Write out all of the records exactly once more and skip the images.
>>>>
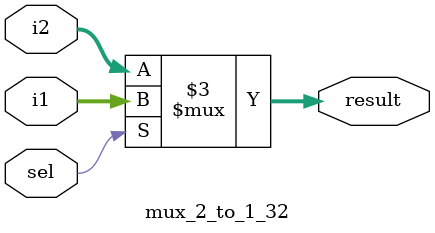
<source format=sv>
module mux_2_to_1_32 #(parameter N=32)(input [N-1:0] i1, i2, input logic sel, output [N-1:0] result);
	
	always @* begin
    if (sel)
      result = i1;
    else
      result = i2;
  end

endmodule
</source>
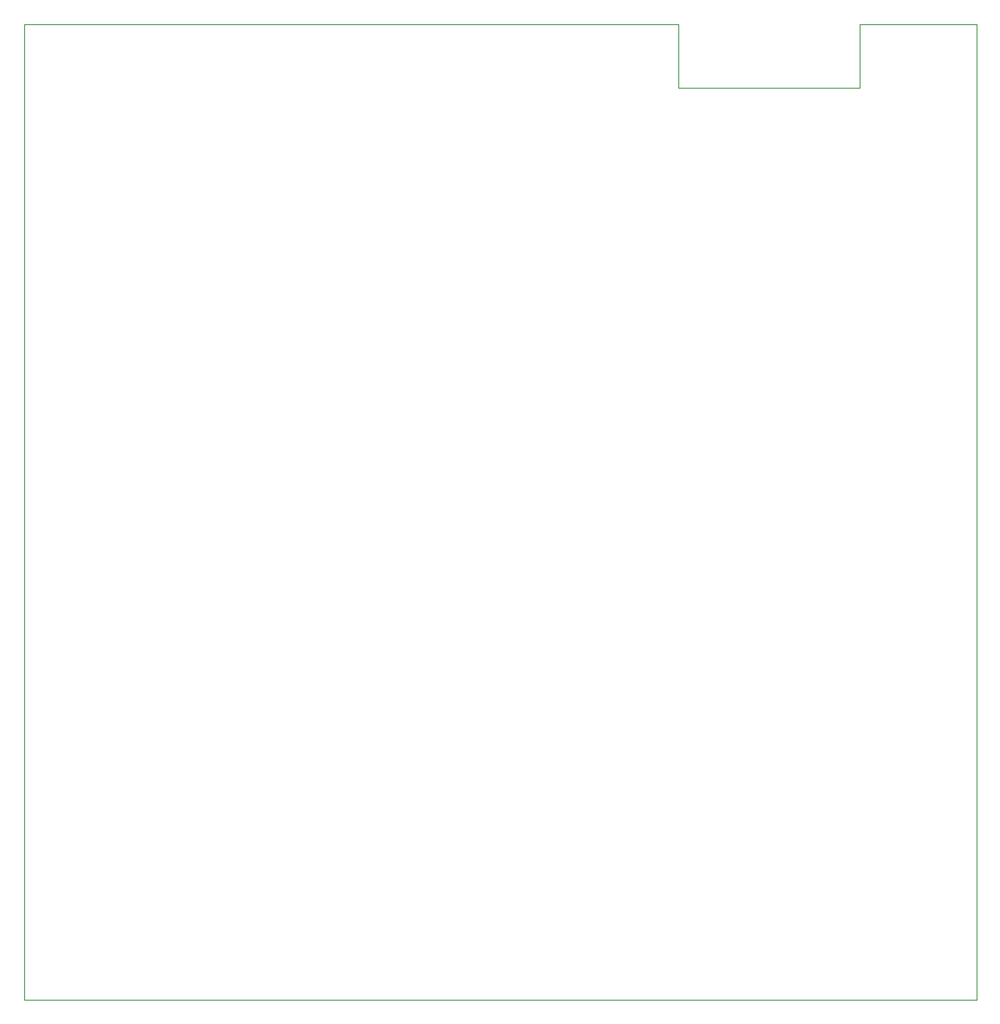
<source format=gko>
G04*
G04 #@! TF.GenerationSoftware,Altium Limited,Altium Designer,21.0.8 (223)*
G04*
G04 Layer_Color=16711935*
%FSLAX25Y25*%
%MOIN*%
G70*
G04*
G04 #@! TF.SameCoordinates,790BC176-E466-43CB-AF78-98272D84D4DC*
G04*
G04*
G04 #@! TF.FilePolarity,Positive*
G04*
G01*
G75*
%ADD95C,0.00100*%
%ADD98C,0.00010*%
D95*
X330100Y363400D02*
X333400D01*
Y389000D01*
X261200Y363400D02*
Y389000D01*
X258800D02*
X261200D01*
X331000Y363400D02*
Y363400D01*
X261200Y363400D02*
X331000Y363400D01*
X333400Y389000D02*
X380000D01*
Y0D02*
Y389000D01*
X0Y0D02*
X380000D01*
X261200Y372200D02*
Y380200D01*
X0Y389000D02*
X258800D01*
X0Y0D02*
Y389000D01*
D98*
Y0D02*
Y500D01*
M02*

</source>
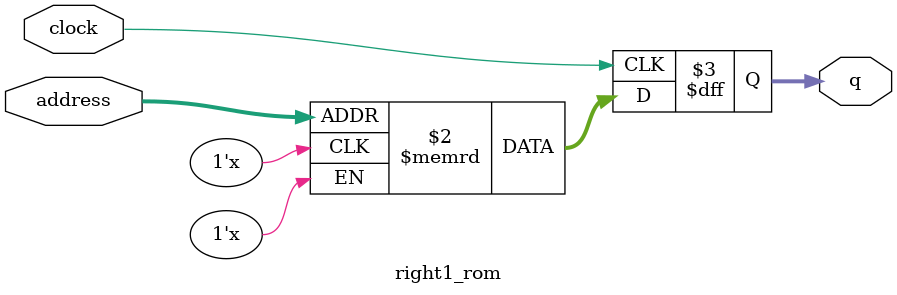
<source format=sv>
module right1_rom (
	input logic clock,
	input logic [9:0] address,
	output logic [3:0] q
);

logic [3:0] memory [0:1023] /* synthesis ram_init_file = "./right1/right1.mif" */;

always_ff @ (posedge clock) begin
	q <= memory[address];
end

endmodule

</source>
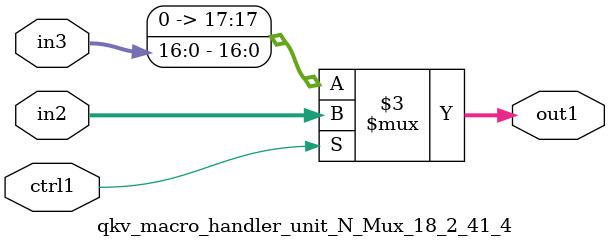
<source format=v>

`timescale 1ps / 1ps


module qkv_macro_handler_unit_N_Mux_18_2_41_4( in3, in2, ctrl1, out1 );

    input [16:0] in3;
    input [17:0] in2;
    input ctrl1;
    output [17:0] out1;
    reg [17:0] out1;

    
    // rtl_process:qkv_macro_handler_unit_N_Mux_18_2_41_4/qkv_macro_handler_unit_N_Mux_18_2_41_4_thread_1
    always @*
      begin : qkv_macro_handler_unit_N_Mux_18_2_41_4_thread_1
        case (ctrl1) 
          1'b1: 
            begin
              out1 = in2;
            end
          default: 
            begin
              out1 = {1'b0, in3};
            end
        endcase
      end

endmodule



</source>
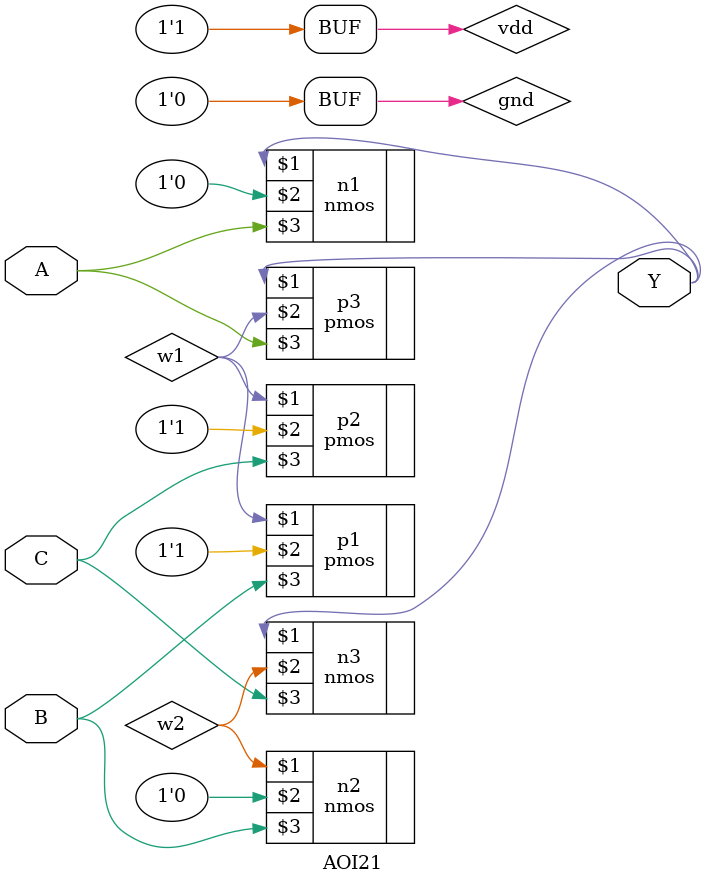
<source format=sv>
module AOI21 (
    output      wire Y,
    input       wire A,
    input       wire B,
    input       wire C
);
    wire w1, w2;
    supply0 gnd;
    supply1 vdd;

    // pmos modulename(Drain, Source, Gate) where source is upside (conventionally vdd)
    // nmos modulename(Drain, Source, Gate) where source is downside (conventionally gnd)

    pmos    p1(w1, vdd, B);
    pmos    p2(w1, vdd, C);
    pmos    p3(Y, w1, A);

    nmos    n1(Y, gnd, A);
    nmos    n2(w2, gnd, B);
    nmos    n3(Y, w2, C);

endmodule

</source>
<<<<
[Exercise output]
<source format=sv>
module mux_2_to_1_32 #(parameter N=32)(input [N-1:0] i1, i2, input logic sel, output [N-1:0] result);
	
	always @* begin
    if (sel)
      result = i1;
    else
      result = i2;
  end

endmodule
</source>
<source format=gko>
G04*
G04 #@! TF.GenerationSoftware,Altium Limited,Altium Designer,21.0.8 (223)*
G04*
G04 Layer_Color=16711935*
%FSLAX25Y25*%
%MOIN*%
G70*
G04*
G04 #@! TF.SameCoordinates,790BC176-E466-43CB-AF78-98272D84D4DC*
G04*
G04*
G04 #@! TF.FilePolarity,Positive*
G04*
G01*
G75*
%ADD95C,0.00100*%
%ADD98C,0.00010*%
D95*
X330100Y363400D02*
X333400D01*
Y389000D01*
X261200Y363400D02*
Y389000D01*
X258800D02*
X261200D01*
X331000Y363400D02*
Y363400D01*
X261200Y363400D02*
X331000Y363400D01*
X333400Y389000D02*
X380000D01*
Y0D02*
Y389000D01*
X0Y0D02*
X380000D01*
X261200Y372200D02*
Y380200D01*
X0Y389000D02*
X258800D01*
X0Y0D02*
Y389000D01*
D98*
Y0D02*
Y500D01*
M02*

</source>
<source format=sv>
module right1_rom (
	input logic clock,
	input logic [9:0] address,
	output logic [3:0] q
);

logic [3:0] memory [0:1023] /* synthesis ram_init_file = "./right1/right1.mif" */;

always_ff @ (posedge clock) begin
	q <= memory[address];
end

endmodule

</source>
<source format=v>

`timescale 1ps / 1ps


module qkv_macro_handler_unit_N_Mux_18_2_41_4( in3, in2, ctrl1, out1 );

    input [16:0] in3;
    input [17:0] in2;
    input ctrl1;
    output [17:0] out1;
    reg [17:0] out1;

    
    // rtl_process:qkv_macro_handler_unit_N_Mux_18_2_41_4/qkv_macro_handler_unit_N_Mux_18_2_41_4_thread_1
    always @*
      begin : qkv_macro_handler_unit_N_Mux_18_2_41_4_thread_1
        case (ctrl1) 
          1'b1: 
            begin
              out1 = in2;
            end
          default: 
            begin
              out1 = {1'b0, in3};
            end
        endcase
      end

endmodule



</source>
<source format=sv>
module AOI21 (
    output      wire Y,
    input       wire A,
    input       wire B,
    input       wire C
);
    wire w1, w2;
    supply0 gnd;
    supply1 vdd;

    // pmos modulename(Drain, Source, Gate) where source is upside (conventionally vdd)
    // nmos modulename(Drain, Source, Gate) where source is downside (conventionally gnd)

    pmos    p1(w1, vdd, B);
    pmos    p2(w1, vdd, C);
    pmos    p3(Y, w1, A);

    nmos    n1(Y, gnd, A);
    nmos    n2(w2, gnd, B);
    nmos    n3(Y, w2, C);

endmodule

</source>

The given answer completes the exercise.